Fifteen minutes later Morelli had run through the list. No one meeting Dougie's description had checked into St. Francis, Helen Fuld, or the morgue. I called Mooner and told him our findings.
“Hey man,” Mooner said, “it's getting scary. It's not just Dougie. Now my clothes are gone.”
“Don't worry about your clothes. I've got your clothes.”
“Boy, you're good,” Mooner said. “You're really good.”
I did some mental eye rolling and hung up.
Morelli patted the seat next to him. “Sit down and let's talk about Eddie DeChooch.”
“What about DeChooch?”
“He's not a nice guy.”
A sigh inadvertently escaped from my lips.
Morelli ignored the sigh. “Costanza said you got to talk to DeChooch before he took off.”
“DeChooch is depressed.”
“I don't suppose he mentioned Loretta Ricci?”
“Nope, not a word about Loretta. I found Loretta all by myself.”
“Tom Bell's primary on the case. I ran into him after work, and he said Ricci was already dead when she was shot.”
“What?”
“He won't know the cause of death until after the autopsy.”
“Why would someone shoot a dead person?”
Morelli did a palms-up.
Great. “Do you have anything else to give me?”
Morelli looked at me and grinned.
“Besides that,” I said.
I WAS ASLEEP, and in my sleep I was suffocating.

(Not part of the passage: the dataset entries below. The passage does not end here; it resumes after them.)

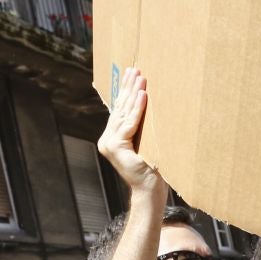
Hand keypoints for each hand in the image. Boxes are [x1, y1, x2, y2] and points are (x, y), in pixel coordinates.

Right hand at [98, 67, 160, 193]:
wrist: (149, 190)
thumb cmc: (153, 168)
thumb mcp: (146, 143)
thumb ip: (141, 128)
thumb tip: (148, 106)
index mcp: (113, 138)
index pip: (120, 110)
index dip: (126, 91)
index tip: (132, 74)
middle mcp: (107, 139)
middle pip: (120, 108)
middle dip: (128, 87)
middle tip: (135, 69)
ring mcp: (109, 144)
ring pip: (123, 113)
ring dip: (133, 93)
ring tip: (140, 77)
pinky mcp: (116, 148)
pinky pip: (129, 124)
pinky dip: (137, 109)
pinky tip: (142, 95)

There was a terrible weight on my chest and I couldn't breathe. Usually I don't have dreams about suffocating. I have dreams about elevators shooting out the tops of buildings with me trapped inside. I have dreams of bulls stampeding down the street after me. And I have dreams of forgetting to get dressed and going to a shopping center naked. But I never have dreams of suffocating. Until now. I dragged myself awake and opened my eyes. Bob was sleeping next to me with his big dog head and front paws on my chest. The rest of the bed was empty. Morelli was gone. He'd tippy-toed out at the crack of dawn, and he'd left Bob with me.
“Okay, big guy,” I said, “if you get off me I'll feed you.”
Bob might not understand all the words, but Bob almost never missed the intent when it came to food. His ears perked up and his eyes got bright and he was off the bed in an instant, dancing around all happy-faced.
I poured out a caldron of dog crunchies and looked in vain for people food. No Pop-Tarts, no pretzels, no Cap'n Crunch with Crunchberries. My mother always sends me home with a bag of food, but my mind had been on Loretta Ricci when I left my parents' house, and the food bag had been forgotten, left on the kitchen table.
“Look at this,” I said to Bob. “I'm a domestic failure.”
Bob gave me a look that said, Hey lady, you fed me, so how bad could you be?
I stepped into Levi's and boots, threw a denim jacket on over my nightshirt, and hooked Bob up to his leash. Then I hustled Bob down the stairs and into my car so I could drive him to my archenemy Joyce Barnhardt's house to poop. This way I didn't have to do the pooper-scooper thing, and I felt like I was accomplishing something. Years ago I'd caught Joyce boinking my husband (now my ex-husband) on my dining room table, and once in a while I like to repay her kindness.
Joyce lives just a quarter mile away, but that's enough distance for the world to change. Joyce has gotten nice settlements from her ex-husbands. In fact, husband number three was so eager to get Joyce out of his life he deeded her their house, free and clear. It's a big house set on a small lot in a neighborhood of upwardly mobile professionals. The house is red brick with fancy white columns supporting a roof over the front door. Sort of like the Parthenon meets Practical Pig. The neighborhood has a strict pooper-scooper law, so Bob and I only visit Joyce under cover of darkness. Or in this case, early in the morning before the street awakens.
I parked half a block from Joyce. Bob and I quietly skulked to her front yard, Bob did his business, we skulked back to the car, and zipped off for McDonald's. No good deed goes unrewarded. I had an Egg McMuffin and coffee, and Bob had an Egg McMuffin and a vanilla milkshake.